One thing that surprised me is how good this combo is with orchestral pieces, image depth is remarkable for an essentially wall mount speaker and it conjures up the scale of a really big ‘band’ with remarkable facility. A key factor is that it’s a fluent rather than analytical system which means that large works are easier to understand for those of us with limited experience of the genre.

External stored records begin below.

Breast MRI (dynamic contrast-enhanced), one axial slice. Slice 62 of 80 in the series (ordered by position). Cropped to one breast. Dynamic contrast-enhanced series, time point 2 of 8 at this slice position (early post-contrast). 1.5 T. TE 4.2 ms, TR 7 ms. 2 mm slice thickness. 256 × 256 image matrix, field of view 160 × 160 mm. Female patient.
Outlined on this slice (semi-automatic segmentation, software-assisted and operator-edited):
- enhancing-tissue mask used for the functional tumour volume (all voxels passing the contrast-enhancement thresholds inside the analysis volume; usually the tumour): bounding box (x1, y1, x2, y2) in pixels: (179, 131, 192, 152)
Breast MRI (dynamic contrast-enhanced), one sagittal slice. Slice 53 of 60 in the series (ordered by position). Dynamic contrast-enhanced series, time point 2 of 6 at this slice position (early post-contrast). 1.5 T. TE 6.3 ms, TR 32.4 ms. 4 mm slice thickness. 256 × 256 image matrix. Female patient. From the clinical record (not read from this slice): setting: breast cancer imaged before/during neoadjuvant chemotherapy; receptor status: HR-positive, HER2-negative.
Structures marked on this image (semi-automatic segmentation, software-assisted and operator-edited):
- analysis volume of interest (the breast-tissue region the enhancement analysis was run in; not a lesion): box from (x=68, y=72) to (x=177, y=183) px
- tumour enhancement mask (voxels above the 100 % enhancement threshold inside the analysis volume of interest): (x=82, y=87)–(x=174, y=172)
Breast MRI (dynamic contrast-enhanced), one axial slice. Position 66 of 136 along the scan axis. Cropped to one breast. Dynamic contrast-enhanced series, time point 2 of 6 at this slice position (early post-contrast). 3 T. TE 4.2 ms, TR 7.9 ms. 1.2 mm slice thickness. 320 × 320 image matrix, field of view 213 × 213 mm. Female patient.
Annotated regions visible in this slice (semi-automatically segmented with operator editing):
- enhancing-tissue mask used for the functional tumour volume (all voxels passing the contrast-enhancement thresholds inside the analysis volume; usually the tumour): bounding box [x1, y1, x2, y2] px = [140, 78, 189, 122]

Before I sat down to the keyboard I couldn’t resist hooking up the Rega RP6 turntable that has proved so enjoyable with other systems. With an Exact MM cartridge straight into the Brio-R’s phono stage it whipped up ZZ Top’s righteous groove with consummate ease, Billy Gibbons’ Telecaster sizzles with energy, his tone is the sweetest thing to come out of Texas. To be frank I had to put down the pen and pick up the air guitar, it’s not a habit I encourage but sometimes it can’t be helped. Luckily Stevie Wonder’s Superstition is keyboard based so I was able to regain some semblance of poise, or at least I could have had the rhythm proved less infectious. Suffice to say that vinyl in the hands of a player like the RP6 still has the edge when it comes to sheer thrill power but both sources proved pretty addictive through this combination of components. I would challenge anyone to put together a more enjoyable and cohesive system for this price, and it looks cool too.